** Supplied data **

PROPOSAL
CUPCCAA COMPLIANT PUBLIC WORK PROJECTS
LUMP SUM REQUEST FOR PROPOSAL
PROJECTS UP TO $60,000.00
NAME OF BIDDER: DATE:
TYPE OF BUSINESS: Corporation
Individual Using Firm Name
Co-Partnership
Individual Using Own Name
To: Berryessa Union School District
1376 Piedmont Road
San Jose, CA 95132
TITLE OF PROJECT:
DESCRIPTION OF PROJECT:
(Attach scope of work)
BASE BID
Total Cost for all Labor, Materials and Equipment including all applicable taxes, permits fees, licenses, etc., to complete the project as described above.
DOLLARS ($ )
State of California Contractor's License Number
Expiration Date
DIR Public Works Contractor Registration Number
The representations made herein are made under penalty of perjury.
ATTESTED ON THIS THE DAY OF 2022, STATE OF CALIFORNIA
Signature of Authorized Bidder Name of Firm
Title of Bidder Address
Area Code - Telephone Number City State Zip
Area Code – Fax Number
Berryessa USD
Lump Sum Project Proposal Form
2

** Task description **
Your answer must be the lines from the one containing "The representations made" to the last line of the entries, repeated exactly and with nothing else.

** Answer for this exercise **
The representations made herein are made under penalty of perjury.
ATTESTED ON THIS THE DAY OF 2022, STATE OF CALIFORNIA
Signature of Authorized Bidder Name of Firm
Title of Bidder Address
Area Code - Telephone Number City State Zip
Area Code – Fax Number
Berryessa USD
Lump Sum Project Proposal Form
2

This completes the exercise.